══ DATA SECTION ══
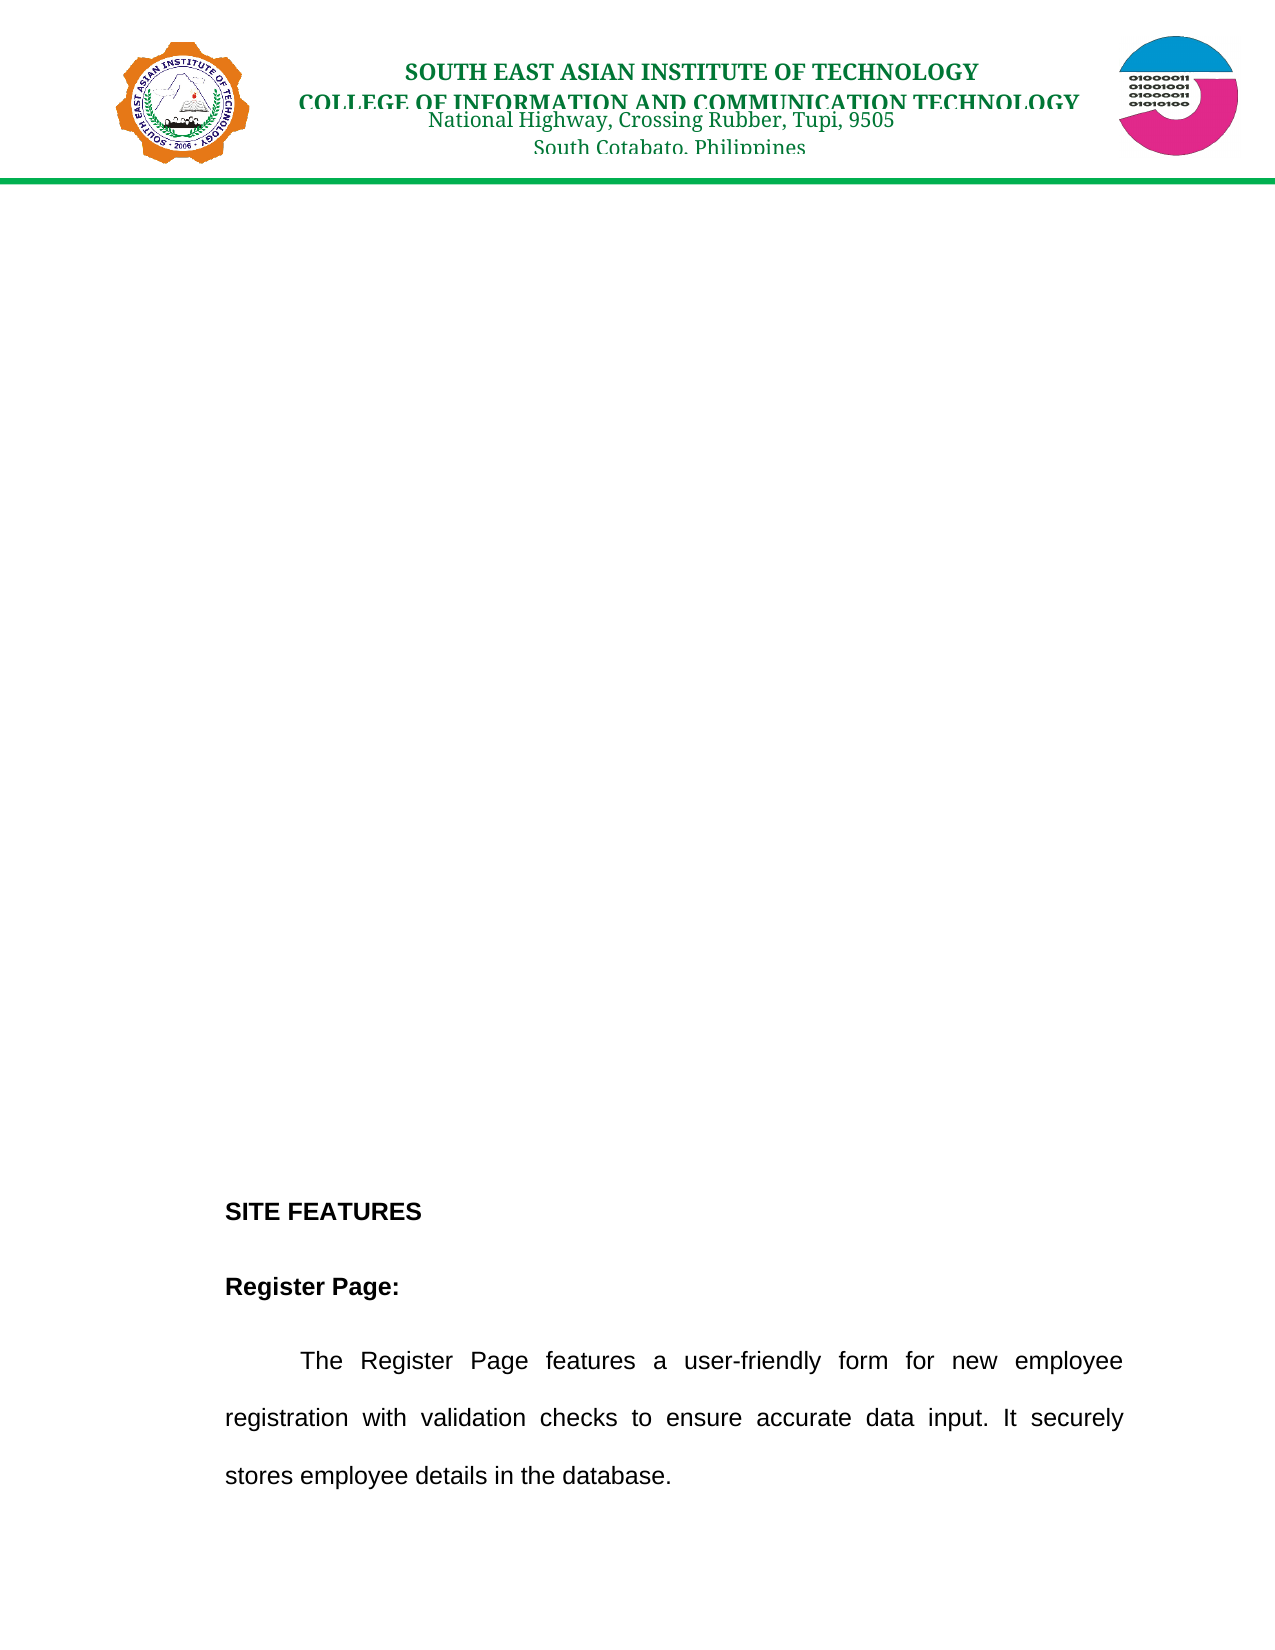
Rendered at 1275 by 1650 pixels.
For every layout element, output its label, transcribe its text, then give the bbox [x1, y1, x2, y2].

picture [1119, 36, 1241, 158]
picture [115, 42, 250, 164]
text The Register Page features a user-friendly form for new employee registration with validation checks to ensure accurate data input. It securely stores employee details in the database. [225, 1346, 1125, 1489]
text SITE FEATURES [225, 1197, 1125, 1226]
text Register Page: [225, 1272, 1125, 1300]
═══
Could the lines above be copied out exactly, with no image carried over?

Rendered at 1275 by 1650 pixels.
For every layout element, output its label, transcribe its text, then give the bbox [x1, y1, x2, y2].

picture [1119, 36, 1241, 158]
picture [115, 42, 250, 164]
text The Register Page features a user-friendly form for new employee registration with validation checks to ensure accurate data input. It securely stores employee details in the database. [225, 1346, 1125, 1489]
text SITE FEATURES [225, 1197, 1125, 1226]
text Register Page: [225, 1272, 1125, 1300]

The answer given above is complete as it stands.